Records shown —
------

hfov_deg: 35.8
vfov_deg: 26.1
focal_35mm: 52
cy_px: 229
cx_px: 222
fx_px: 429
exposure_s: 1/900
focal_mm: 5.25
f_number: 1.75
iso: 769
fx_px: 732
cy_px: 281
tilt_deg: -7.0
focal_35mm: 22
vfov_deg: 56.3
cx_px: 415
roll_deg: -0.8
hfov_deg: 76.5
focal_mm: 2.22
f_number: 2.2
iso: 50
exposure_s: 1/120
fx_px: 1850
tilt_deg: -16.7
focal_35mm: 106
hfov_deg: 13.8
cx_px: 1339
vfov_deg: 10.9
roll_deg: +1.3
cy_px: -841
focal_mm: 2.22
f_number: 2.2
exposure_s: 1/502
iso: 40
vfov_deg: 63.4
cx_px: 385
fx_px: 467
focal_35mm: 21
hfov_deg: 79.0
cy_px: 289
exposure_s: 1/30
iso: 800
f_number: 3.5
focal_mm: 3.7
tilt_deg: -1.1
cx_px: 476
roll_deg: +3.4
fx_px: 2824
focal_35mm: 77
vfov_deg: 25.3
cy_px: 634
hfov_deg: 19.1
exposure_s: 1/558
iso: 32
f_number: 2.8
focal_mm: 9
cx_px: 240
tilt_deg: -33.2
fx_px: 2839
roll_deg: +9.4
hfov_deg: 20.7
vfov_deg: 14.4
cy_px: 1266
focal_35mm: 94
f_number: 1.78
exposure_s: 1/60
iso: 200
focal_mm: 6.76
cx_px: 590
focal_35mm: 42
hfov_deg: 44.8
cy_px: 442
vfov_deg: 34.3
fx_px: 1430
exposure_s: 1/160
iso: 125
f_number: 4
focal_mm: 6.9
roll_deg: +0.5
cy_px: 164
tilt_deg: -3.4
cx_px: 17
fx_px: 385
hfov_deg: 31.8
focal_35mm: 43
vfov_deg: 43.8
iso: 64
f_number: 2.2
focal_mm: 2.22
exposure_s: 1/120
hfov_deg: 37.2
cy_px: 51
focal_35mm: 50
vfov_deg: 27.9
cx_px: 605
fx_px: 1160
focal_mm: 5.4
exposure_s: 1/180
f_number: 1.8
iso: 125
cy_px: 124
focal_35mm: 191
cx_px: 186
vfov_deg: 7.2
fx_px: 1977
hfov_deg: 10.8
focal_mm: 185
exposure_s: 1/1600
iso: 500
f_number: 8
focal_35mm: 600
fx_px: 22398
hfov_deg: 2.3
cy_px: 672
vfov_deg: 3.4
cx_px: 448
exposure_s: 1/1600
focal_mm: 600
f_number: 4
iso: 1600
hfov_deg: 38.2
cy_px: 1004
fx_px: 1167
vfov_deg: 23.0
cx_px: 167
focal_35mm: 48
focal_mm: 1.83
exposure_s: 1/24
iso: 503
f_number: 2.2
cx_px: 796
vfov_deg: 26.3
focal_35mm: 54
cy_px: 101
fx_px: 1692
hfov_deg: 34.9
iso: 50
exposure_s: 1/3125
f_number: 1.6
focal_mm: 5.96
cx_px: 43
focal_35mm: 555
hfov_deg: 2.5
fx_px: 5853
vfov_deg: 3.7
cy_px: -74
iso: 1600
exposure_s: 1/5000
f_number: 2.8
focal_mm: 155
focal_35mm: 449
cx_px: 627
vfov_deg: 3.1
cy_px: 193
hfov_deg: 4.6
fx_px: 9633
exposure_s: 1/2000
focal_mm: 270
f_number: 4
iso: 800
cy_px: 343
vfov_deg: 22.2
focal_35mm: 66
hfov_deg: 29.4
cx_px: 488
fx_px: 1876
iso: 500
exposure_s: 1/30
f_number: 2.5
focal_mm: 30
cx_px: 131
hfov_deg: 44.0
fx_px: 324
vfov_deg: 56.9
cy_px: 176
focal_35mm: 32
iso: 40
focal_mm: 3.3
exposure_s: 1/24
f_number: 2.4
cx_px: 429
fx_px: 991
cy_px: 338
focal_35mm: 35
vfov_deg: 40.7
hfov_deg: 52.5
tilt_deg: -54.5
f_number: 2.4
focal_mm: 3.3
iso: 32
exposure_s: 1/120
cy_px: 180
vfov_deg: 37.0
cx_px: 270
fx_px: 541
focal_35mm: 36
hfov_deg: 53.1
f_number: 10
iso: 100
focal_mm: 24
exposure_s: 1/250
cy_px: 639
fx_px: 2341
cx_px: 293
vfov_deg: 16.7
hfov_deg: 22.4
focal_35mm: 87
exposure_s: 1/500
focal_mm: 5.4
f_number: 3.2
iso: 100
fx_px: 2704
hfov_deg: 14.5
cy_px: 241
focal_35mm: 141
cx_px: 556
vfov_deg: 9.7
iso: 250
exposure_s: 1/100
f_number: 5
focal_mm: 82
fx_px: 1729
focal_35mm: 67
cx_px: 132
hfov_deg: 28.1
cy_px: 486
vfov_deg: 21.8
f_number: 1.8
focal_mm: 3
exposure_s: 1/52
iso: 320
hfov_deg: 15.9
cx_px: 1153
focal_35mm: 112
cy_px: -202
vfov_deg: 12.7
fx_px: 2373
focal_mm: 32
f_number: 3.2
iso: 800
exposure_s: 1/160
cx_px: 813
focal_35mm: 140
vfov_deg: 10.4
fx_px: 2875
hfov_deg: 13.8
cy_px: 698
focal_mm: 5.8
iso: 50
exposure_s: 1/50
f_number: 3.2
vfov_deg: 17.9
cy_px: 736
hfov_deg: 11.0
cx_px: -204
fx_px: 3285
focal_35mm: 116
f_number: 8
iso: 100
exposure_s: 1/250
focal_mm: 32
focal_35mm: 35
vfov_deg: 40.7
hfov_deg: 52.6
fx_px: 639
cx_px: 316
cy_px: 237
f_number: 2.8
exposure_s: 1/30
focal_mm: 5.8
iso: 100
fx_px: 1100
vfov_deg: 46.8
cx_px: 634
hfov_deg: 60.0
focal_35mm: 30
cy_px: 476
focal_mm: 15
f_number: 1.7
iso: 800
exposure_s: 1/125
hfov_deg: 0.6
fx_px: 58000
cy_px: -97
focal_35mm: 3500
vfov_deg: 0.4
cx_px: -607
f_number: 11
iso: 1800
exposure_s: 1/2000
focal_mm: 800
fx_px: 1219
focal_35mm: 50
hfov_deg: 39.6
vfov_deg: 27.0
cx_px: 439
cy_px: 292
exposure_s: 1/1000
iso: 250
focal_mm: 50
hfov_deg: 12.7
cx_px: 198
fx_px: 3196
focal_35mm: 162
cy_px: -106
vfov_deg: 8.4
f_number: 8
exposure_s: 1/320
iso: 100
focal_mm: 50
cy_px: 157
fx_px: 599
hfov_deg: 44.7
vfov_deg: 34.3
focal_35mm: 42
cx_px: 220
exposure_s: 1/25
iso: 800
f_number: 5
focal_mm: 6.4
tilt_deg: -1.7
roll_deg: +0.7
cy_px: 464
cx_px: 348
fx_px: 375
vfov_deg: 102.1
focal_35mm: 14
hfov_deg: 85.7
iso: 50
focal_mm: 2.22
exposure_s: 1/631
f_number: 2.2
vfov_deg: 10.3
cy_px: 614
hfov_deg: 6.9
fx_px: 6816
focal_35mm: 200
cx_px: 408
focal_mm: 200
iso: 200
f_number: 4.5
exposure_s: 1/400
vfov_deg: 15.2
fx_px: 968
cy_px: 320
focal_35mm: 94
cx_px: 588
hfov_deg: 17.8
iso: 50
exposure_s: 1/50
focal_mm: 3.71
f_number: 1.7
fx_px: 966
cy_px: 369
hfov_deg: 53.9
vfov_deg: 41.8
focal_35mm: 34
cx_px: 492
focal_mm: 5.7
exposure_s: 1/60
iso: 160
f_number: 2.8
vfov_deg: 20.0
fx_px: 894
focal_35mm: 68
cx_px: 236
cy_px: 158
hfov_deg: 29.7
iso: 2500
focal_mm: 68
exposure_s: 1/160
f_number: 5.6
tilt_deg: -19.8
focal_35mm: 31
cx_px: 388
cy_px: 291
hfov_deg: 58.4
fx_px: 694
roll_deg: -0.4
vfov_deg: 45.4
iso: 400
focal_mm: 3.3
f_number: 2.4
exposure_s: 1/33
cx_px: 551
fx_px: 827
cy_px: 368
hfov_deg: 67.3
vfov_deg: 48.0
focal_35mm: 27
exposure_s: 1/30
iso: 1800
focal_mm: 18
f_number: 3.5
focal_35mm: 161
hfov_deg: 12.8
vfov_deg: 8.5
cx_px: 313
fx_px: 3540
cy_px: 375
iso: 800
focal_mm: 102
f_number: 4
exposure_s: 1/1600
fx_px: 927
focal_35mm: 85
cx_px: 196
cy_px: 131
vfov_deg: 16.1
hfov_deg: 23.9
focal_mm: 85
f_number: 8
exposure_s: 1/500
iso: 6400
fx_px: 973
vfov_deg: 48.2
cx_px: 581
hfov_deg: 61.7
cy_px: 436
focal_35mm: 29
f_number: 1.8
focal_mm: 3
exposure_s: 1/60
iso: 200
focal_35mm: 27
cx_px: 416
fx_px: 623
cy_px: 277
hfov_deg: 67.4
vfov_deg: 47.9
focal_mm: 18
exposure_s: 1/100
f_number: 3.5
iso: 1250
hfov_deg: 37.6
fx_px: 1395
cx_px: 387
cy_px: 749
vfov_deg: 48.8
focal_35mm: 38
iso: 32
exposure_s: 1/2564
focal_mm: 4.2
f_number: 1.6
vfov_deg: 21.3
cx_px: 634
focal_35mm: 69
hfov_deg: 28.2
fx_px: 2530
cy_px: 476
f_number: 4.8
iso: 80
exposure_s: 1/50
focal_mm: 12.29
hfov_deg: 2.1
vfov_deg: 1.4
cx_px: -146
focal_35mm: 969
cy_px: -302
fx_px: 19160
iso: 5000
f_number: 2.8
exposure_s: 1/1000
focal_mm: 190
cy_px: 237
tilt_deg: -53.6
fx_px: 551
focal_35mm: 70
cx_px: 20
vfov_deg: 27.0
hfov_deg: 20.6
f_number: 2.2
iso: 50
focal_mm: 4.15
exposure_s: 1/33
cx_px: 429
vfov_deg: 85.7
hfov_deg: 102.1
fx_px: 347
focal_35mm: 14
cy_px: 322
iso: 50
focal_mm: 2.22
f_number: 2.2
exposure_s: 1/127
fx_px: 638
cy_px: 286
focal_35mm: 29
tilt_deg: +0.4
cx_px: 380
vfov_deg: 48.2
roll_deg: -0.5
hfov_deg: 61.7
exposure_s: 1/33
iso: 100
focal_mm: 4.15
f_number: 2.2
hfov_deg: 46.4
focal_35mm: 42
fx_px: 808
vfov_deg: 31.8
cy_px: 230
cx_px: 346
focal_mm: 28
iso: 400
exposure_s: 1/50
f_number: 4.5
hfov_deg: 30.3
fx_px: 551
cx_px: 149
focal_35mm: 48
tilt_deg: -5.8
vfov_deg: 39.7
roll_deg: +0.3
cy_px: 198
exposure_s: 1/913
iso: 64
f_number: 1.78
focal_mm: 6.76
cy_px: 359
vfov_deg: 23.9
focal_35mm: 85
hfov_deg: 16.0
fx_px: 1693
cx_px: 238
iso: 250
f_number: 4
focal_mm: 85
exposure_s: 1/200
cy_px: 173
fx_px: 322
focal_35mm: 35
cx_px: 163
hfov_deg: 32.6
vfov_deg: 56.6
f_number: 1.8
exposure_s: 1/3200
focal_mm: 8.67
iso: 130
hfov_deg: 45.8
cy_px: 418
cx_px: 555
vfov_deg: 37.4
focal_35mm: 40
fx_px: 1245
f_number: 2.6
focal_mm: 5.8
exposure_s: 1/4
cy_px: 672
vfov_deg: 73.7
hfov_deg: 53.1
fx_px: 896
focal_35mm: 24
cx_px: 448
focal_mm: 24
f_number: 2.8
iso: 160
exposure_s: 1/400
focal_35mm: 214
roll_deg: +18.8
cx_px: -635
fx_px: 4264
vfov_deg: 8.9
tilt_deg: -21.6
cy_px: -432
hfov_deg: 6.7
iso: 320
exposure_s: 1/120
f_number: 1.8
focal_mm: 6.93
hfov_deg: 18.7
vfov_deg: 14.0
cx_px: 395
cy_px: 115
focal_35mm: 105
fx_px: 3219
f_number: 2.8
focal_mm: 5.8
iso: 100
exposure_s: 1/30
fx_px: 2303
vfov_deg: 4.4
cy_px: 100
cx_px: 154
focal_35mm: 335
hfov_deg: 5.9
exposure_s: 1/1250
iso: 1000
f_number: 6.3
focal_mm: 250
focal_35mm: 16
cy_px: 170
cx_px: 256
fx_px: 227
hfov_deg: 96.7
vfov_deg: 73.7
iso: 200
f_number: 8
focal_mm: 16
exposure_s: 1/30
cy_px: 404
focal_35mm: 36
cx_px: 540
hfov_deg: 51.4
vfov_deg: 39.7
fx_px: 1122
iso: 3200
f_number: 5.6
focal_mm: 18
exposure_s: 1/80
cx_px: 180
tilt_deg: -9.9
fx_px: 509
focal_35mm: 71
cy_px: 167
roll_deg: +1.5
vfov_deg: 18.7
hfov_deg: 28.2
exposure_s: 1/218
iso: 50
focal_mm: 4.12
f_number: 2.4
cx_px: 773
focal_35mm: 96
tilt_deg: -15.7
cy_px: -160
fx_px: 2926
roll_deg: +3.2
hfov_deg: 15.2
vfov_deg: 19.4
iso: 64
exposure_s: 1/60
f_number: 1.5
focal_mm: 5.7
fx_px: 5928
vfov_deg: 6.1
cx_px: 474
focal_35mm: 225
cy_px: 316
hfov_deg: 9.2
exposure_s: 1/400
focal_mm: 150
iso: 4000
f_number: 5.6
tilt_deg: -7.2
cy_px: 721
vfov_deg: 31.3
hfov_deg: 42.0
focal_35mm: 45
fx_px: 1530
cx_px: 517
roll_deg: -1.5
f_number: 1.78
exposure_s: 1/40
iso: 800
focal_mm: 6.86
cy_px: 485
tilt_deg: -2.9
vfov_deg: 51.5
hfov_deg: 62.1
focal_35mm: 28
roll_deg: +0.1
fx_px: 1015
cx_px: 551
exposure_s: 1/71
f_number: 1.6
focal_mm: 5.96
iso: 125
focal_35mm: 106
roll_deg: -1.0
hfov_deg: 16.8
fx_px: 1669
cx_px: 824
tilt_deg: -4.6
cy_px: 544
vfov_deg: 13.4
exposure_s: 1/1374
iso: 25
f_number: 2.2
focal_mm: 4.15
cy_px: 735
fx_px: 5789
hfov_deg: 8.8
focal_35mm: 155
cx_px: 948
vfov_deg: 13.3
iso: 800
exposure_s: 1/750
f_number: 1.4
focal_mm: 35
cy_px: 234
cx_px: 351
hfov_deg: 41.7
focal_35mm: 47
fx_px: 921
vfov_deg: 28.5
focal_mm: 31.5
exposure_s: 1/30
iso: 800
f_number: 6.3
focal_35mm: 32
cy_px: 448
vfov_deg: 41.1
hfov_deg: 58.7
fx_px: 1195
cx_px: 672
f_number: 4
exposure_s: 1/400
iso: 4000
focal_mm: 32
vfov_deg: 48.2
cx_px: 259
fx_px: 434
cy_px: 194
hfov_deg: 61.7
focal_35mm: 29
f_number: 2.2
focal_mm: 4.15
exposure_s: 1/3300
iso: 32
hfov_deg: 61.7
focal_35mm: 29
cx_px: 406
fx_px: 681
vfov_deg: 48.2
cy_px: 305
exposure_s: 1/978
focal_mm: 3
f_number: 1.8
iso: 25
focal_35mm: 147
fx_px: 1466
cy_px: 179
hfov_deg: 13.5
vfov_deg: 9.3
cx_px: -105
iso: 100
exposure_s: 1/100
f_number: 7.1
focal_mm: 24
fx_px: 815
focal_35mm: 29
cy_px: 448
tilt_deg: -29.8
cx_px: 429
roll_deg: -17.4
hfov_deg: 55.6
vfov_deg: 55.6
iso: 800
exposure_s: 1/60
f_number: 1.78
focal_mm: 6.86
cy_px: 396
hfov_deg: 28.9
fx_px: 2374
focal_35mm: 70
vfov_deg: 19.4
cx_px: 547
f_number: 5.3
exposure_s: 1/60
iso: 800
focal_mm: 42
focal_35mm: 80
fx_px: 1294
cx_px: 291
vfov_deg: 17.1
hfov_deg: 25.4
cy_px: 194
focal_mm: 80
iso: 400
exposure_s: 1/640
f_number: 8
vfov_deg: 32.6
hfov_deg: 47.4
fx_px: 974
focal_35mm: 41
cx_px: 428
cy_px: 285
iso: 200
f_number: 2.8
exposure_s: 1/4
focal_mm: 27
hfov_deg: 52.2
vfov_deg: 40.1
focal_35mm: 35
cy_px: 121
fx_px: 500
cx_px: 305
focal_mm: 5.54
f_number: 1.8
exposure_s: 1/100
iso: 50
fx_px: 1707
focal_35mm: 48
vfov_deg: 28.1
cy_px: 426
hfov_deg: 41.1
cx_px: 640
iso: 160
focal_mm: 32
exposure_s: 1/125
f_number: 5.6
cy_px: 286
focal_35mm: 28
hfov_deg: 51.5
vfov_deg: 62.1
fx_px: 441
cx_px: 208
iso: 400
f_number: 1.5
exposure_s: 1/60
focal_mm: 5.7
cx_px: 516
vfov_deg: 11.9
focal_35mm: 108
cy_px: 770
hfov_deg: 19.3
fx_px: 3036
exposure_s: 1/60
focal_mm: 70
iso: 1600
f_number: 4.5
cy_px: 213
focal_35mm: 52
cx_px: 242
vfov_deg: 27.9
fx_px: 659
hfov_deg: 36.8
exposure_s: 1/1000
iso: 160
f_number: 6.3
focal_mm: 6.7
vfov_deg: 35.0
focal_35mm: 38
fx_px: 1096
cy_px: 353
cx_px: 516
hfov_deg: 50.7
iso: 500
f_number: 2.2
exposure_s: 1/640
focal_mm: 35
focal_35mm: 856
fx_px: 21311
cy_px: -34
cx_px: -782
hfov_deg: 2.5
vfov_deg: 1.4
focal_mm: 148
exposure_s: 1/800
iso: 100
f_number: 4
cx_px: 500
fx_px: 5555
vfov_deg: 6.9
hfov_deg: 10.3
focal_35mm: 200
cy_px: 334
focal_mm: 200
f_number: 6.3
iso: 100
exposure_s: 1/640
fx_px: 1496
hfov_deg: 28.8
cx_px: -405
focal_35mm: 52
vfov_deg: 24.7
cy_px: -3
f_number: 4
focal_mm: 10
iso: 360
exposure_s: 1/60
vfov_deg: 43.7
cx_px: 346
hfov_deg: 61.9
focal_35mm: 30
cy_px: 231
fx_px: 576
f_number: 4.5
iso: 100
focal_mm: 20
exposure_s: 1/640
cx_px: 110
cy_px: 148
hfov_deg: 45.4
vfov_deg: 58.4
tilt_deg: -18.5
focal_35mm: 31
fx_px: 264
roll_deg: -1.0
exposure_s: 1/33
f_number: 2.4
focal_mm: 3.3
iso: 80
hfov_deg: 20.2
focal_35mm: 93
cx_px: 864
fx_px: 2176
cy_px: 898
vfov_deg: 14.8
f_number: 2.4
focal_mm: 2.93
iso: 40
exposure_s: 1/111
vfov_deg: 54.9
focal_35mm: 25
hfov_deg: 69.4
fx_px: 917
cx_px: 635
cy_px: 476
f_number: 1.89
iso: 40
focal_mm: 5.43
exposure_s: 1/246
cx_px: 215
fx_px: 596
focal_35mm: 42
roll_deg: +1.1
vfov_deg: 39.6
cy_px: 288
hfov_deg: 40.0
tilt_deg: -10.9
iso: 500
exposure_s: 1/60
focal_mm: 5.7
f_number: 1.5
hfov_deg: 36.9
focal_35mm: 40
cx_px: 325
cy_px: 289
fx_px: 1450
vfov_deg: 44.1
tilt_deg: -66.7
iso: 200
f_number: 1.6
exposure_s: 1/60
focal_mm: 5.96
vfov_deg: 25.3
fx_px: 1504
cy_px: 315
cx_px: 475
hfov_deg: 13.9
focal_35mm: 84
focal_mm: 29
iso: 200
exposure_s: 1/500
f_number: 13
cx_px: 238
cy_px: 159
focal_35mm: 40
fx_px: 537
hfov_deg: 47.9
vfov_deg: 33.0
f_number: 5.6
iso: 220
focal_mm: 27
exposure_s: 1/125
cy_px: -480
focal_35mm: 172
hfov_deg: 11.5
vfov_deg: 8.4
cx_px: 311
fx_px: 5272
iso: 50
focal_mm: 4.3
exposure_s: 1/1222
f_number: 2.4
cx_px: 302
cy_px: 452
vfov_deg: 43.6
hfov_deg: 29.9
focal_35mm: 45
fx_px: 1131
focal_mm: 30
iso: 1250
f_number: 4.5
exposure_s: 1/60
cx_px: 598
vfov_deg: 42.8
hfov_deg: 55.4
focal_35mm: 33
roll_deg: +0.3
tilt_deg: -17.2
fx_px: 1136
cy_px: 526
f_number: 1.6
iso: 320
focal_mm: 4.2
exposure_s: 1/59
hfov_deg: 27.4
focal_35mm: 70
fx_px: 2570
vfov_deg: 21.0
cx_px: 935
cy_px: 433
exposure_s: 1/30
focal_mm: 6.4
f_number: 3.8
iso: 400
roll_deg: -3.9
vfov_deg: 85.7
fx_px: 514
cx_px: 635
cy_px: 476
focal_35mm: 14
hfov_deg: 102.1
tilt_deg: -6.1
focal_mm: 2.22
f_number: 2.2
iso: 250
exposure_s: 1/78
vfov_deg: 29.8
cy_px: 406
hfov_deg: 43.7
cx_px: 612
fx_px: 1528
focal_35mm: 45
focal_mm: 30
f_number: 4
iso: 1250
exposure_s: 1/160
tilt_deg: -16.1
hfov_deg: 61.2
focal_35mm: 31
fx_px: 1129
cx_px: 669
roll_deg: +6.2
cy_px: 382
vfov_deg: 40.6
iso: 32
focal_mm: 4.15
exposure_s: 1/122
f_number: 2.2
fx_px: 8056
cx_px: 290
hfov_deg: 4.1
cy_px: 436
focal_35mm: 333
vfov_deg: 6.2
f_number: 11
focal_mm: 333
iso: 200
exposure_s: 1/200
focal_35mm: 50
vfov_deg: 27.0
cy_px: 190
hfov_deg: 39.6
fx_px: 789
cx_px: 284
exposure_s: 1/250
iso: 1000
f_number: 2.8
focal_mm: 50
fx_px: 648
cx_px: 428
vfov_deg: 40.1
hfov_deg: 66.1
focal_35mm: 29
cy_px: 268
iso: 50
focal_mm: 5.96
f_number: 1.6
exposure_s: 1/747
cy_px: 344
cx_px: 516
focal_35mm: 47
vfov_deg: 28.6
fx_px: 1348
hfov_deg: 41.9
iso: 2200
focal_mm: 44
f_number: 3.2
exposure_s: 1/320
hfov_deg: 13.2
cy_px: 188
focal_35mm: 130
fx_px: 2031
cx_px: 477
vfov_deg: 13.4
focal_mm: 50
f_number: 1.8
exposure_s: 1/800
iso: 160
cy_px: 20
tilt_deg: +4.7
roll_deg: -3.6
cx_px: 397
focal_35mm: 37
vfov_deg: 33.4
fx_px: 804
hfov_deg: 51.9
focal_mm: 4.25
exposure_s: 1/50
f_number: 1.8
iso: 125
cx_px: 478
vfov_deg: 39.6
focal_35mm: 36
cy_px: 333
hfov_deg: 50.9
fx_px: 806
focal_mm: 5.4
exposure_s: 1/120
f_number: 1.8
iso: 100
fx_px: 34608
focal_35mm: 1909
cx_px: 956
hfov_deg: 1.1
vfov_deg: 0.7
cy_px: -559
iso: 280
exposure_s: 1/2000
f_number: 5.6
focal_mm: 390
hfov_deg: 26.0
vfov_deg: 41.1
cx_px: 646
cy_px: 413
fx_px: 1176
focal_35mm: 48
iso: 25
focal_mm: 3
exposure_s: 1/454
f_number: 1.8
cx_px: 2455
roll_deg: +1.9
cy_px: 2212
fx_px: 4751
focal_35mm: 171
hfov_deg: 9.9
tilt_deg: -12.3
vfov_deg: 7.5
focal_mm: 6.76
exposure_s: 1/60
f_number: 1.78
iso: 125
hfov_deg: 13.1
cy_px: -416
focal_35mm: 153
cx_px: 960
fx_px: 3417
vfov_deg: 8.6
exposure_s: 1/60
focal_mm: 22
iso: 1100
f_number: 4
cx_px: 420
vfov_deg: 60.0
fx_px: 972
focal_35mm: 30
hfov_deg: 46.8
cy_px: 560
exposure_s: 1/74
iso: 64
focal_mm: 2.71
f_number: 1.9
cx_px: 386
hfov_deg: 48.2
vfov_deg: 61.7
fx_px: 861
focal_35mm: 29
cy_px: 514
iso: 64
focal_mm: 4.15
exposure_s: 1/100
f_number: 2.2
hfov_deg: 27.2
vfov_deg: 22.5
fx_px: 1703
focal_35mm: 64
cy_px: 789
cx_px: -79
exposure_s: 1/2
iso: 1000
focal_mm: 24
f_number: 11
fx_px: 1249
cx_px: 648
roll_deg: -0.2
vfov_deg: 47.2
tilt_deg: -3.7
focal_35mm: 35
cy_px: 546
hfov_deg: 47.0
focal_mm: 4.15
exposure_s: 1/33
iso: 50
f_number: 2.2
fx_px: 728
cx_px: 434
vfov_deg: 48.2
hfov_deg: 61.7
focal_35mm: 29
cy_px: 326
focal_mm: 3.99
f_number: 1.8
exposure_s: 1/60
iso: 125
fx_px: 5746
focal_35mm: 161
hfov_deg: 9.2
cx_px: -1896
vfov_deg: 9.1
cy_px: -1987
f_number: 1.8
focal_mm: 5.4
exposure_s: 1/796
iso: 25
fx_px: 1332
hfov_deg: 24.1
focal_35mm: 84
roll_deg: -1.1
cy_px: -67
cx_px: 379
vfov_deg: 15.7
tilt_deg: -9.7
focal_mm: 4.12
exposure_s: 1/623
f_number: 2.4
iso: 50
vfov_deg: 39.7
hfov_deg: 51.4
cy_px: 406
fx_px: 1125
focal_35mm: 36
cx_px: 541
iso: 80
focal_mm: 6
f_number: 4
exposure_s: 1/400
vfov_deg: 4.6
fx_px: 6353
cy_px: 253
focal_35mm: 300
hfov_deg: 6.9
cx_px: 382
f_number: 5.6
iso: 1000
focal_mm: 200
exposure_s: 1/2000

------

Nothing but an exact copy of the lines from the start of the entries through the line containing "cy_px: 1266" belongs in the response.

hfov_deg: 35.8
vfov_deg: 26.1
focal_35mm: 52
cy_px: 229
cx_px: 222
fx_px: 429
exposure_s: 1/900
focal_mm: 5.25
f_number: 1.75
iso: 769
fx_px: 732
cy_px: 281
tilt_deg: -7.0
focal_35mm: 22
vfov_deg: 56.3
cx_px: 415
roll_deg: -0.8
hfov_deg: 76.5
focal_mm: 2.22
f_number: 2.2
iso: 50
exposure_s: 1/120
fx_px: 1850
tilt_deg: -16.7
focal_35mm: 106
hfov_deg: 13.8
cx_px: 1339
vfov_deg: 10.9
roll_deg: +1.3
cy_px: -841
focal_mm: 2.22
f_number: 2.2
exposure_s: 1/502
iso: 40
vfov_deg: 63.4
cx_px: 385
fx_px: 467
focal_35mm: 21
hfov_deg: 79.0
cy_px: 289
exposure_s: 1/30
iso: 800
f_number: 3.5
focal_mm: 3.7
tilt_deg: -1.1
cx_px: 476
roll_deg: +3.4
fx_px: 2824
focal_35mm: 77
vfov_deg: 25.3
cy_px: 634
hfov_deg: 19.1
exposure_s: 1/558
iso: 32
f_number: 2.8
focal_mm: 9
cx_px: 240
tilt_deg: -33.2
fx_px: 2839
roll_deg: +9.4
hfov_deg: 20.7
vfov_deg: 14.4
cy_px: 1266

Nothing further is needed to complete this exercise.